● **Tujuan a**
Tulis ulang semua catatan anotasi waktu jam sebagai daftar bernomor tanpa baris kosong. Jangan sertakan gambarnya dalam jawaban.

Baca berita tanpa iklan. Gabung Kompas.com+

Langkah Linglung RUU BPJS

Kompas.com - 29/07/2011, 10:21 WIB

KOMPAS.com — Tenggat pembahasan Rancangan Undang-Undang Badan Penyelenggara Jaminan Sosial pada masa Sidang IV DPR tahun 2010-2011 sudah berakhir. DPR pun melalui rapat paripurna, Kamis (21/7/2011), telah memutuskan untuk melanjutkan pembahasan RUU ini dalam satu masa sidang lagi. Pembahasan RUU ini sudah masuk ke masa sidang Dewan keempat sejak diajukan pada 8 Oktober 2010. Pembahasannya senantiasa alot.

RUU BPJS bukan barang baru di DPR. Sejak DPR periode lalu, RUU ini juga sudah ramai dibahas tetapi kandas pula. Ketika DPR periode 2009-2014 dilantik, RUU ini pun ditempatkan menjadi prioritas dalam Program Legislasi Nasional (Prolegnas) 2010 hingga sekarang.

Bukan apa-apa, sejak induknya, UU Sistem Jaminan Sosial Nasional, disahkan pada Oktober 2004, pemerintah pun menerima mandat untuk segera menjalankan amanah yang dikandung UU tersebut, yaitu membentuk badan penyelenggara jaminan sosial.

Semangat UU SJSN didasarkan pada dua pasal di UUD 1945, yaitu Pasal 28 H Ayat (3), yang berbunyi, Setiap orang berhak atas jaminan sosial yang memungkinkan pengembangan dirinya secara utuh sebagai manusia yang bermartabat; dan  Pasal 34 Ayat (2), yang juga menyatakan, Negara mengembangkan sistem jaminan sosial bagi seluruh rakyat dan memberdayakan masyarakat yang lemah dan tidak mampu sesuai dengan martabat kemanusiaan.

● **Catatan Tugas**
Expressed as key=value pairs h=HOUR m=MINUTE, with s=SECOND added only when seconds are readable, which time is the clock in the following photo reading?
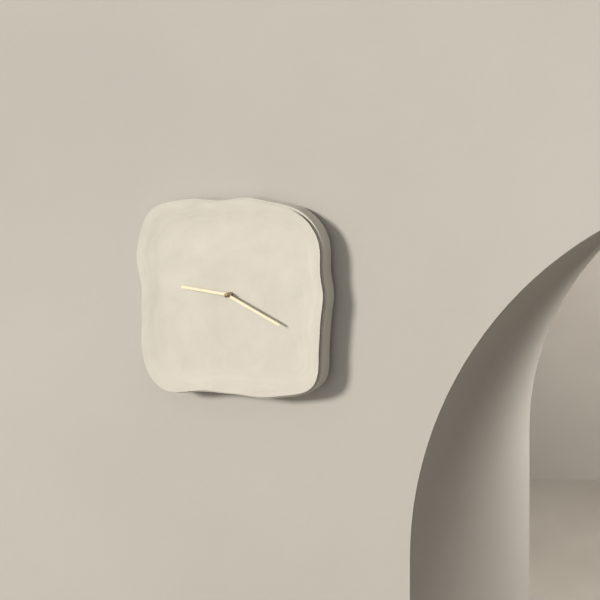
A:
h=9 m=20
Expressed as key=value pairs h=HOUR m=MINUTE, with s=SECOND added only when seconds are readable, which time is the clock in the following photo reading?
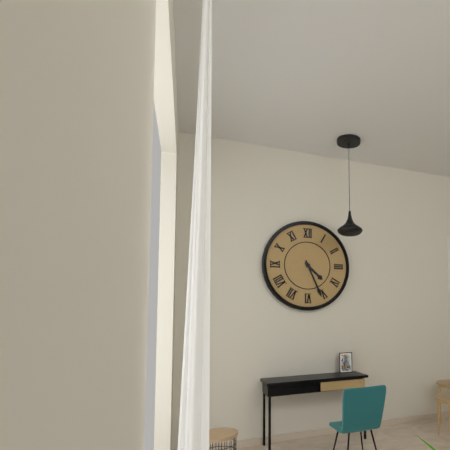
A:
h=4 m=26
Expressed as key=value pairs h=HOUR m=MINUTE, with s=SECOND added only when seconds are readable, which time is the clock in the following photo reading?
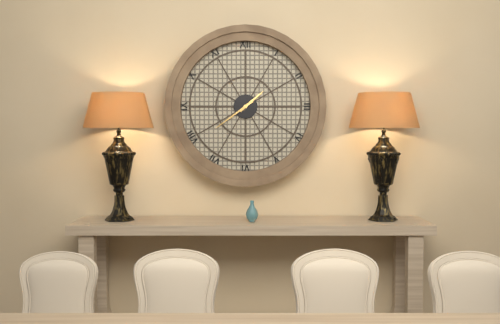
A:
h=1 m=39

● **Tujuan b**
Lanjutkan teks tentang pembahasan RUU BPJS di DPR mulai setelah kalimat terakhirnya.

● **Jawaban Tugas a**
1. Expressed as key=value pairs h=HOUR m=MINUTE, with s=SECOND added only when seconds are readable, which time is the clock in the following photo reading?
2. A:
3. h=9 m=20
4. Expressed as key=value pairs h=HOUR m=MINUTE, with s=SECOND added only when seconds are readable, which time is the clock in the following photo reading?
5. A:
6. h=4 m=26
7. Expressed as key=value pairs h=HOUR m=MINUTE, with s=SECOND added only when seconds are readable, which time is the clock in the following photo reading?
8. A:
9. h=1 m=39

● **Jawaban Tugas b**
Perkerjaan rumah

Sesuai pijakannya dalam UUD 1945, jaminan sosial didefinisikan sebagai salah satu bentuk perlindungan sosial untuk menjamin seluruh rakyat agar dapat memenuhi kebutuhan dasar hidupnya yang layak.

UU ini pun menegaskan, setiap rakyat Indonesia berhak atas lima jaminan sosial dasar yang meliputi jaminan kesehatan, jaminan kecelakaan kerja, jaminan hari tua, jaminan pensiun, dan jaminan kematian.

Dengan demikian, kebutuhan akan RUU BPJS sebagai dasar membentuk badan penyelenggara jaminan sosial sesuai dengan UU SJSN menjadi pekerjaan rumah (PR) pemerintah yang harus segera diselesaikan.

Pemerintah harus segera membentuk badan penyelenggara jaminan sosial yang sesuai dengan sembilan prinsip yang dimuat UU SJSN, yaitu kegotong-royongan, nirlaba (tidak berorientasi keuntungan), keterbukaan, kehati-hatian, akuntabilitas, portabilitas, kepesertaan bersifat wajib, amanat, dan hasil pengelolaan Dana Jaminan Sosial dipergunakan seluruhnya untuk pengembangan program dan untuk sebesar-besar kepentingan peserta.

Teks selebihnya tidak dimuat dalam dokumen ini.